N° 1085 | Le 6 décembre 2012 | Jacques Trémintin | Critiques de livres (accès libre)

L’action sociale a-t-elle encore un avenir ?

Pierre Savignat


éd. Dunod, 2012 (215 p. ; 19,90 €) | Commander ce livre

Thème : Politique sociale

Si les ouvrages de bilan et de prospectives ne manquent pas, celui de Pierre Savignat fait partie de ceux à ne surtout pas manquer, tant il est limpide, argumenté et perspicace. Les enjeux sont posés avec clairvoyance.

D’un côté, il y a la théorie du marché organisateur du fonctionnement économique et social. Les profits réalisés aujourd’hui permettraient les investissements de demain et les emplois d’après demain. La protection sociale ne faisant que renchérir les coûts sur un marché de plus en plus concurrentiel (depuis 1970, elle est passée de 21 à 30 % du PIB), sa réduction aurait pour effet de rendre les entreprises plus compétitives et de responsabiliser les usagers.

De l’autre, une action sociale conçue dans l’après-guerre dans un pays ruiné où beaucoup devait être reconstruit et qui a servi, non de frein à l’économie, mais de moteur. Oui, la protection sociale coûte cher. Mais les prestations versées sont intégralement réinjectées, encourageant la consommation et donc la production. Ce n’est donc pas tant contre l’économie en général que joue le social, que contre une économie financiarisée, fondée sur la rémunération de très haut niveau des actionnaires et des profits à court terme. Sans compter que la croissance des dépenses incriminées, n’est pas liée à une inflation autoproduite, mais est en grande partie due aux conséquences des dysfonctionnements affectant les grandes fonctions d’intégration et de socialisation dont se rend justement responsable le marché. Pour autant, si le démantèlement de l’État social reste un objectif sur l’agenda néolibéral, il est loin d’être une réalité.
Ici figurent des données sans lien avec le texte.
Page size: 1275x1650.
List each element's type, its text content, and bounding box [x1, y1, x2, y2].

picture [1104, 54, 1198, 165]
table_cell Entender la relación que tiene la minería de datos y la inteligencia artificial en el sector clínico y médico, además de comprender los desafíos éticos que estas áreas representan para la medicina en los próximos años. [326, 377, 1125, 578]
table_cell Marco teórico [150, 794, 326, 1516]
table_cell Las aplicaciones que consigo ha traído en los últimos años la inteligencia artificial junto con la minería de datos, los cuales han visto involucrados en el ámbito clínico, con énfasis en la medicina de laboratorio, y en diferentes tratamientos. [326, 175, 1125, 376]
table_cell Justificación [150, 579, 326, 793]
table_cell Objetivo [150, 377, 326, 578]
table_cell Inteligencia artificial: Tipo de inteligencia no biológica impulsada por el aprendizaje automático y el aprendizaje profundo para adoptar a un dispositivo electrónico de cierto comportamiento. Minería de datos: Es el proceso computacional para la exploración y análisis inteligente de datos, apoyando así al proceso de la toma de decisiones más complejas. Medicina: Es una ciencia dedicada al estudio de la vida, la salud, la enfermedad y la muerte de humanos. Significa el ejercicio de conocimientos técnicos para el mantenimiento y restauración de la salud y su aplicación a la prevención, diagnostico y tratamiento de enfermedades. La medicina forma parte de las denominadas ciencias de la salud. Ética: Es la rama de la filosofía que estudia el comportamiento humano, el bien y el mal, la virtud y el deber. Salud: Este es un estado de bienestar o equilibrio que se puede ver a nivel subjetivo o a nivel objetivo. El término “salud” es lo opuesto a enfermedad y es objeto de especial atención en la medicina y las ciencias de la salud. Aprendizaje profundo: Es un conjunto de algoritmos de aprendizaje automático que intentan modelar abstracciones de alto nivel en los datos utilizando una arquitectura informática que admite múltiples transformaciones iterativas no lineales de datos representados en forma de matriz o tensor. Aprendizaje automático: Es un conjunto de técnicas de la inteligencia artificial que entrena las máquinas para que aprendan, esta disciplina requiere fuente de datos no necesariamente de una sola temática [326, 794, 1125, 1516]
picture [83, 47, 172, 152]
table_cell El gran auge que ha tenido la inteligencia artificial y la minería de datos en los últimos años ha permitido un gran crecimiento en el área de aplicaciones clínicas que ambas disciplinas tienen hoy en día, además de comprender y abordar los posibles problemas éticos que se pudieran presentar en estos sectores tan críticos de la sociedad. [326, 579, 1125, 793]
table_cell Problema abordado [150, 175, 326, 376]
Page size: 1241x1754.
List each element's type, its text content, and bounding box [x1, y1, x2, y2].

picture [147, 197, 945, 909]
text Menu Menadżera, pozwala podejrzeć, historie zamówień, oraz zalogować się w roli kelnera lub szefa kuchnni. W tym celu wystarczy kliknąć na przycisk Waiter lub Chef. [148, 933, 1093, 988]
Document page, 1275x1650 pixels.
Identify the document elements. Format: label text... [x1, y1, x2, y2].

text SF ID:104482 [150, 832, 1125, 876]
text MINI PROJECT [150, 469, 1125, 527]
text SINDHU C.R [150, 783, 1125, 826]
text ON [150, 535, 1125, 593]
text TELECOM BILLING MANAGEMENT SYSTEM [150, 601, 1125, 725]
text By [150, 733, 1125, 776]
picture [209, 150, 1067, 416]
En comparaison des politiques menées en Grande Bretagne et aux USA à compter des années 1980, notre pays s’est montré très modéré et pragmatique, répondant aux besoins nouveaux par des dispositifs qui, pour n’être pas sans défaut, n’en ont pas moins le mérite d’avoir été créés (RMI puis RSA, CMU, APA). Nous sommes donc encore loin d’une politique sociale dominée par l’idéologie néolibérale. Ce qui ne signifie pas que cette influence ne soit pas à l’origine de dérives inquiétantes, à l’image de ces logiques instrumentales et technicistes visant à normaliser et à standardiser les pratiques professionnelles. L’objectif étant de maîtriser les dépenses, cela se fera au détriment de la réponse aux besoins et de la quête d’utilité sociale, du sens donné à l’action et du respect des missions initiales, la focalisation sur la satisfaction des seuls indicateurs quantitatifs présentant le risque de passer à côté de la mesure de l’impact réel et de la qualité.

L’auteur termine sa réflexion, en proposant trois scénarios d’avenir : le statu quo, une régression vers plus de néolibéralisme et la confirmation d’un modèle solidaire.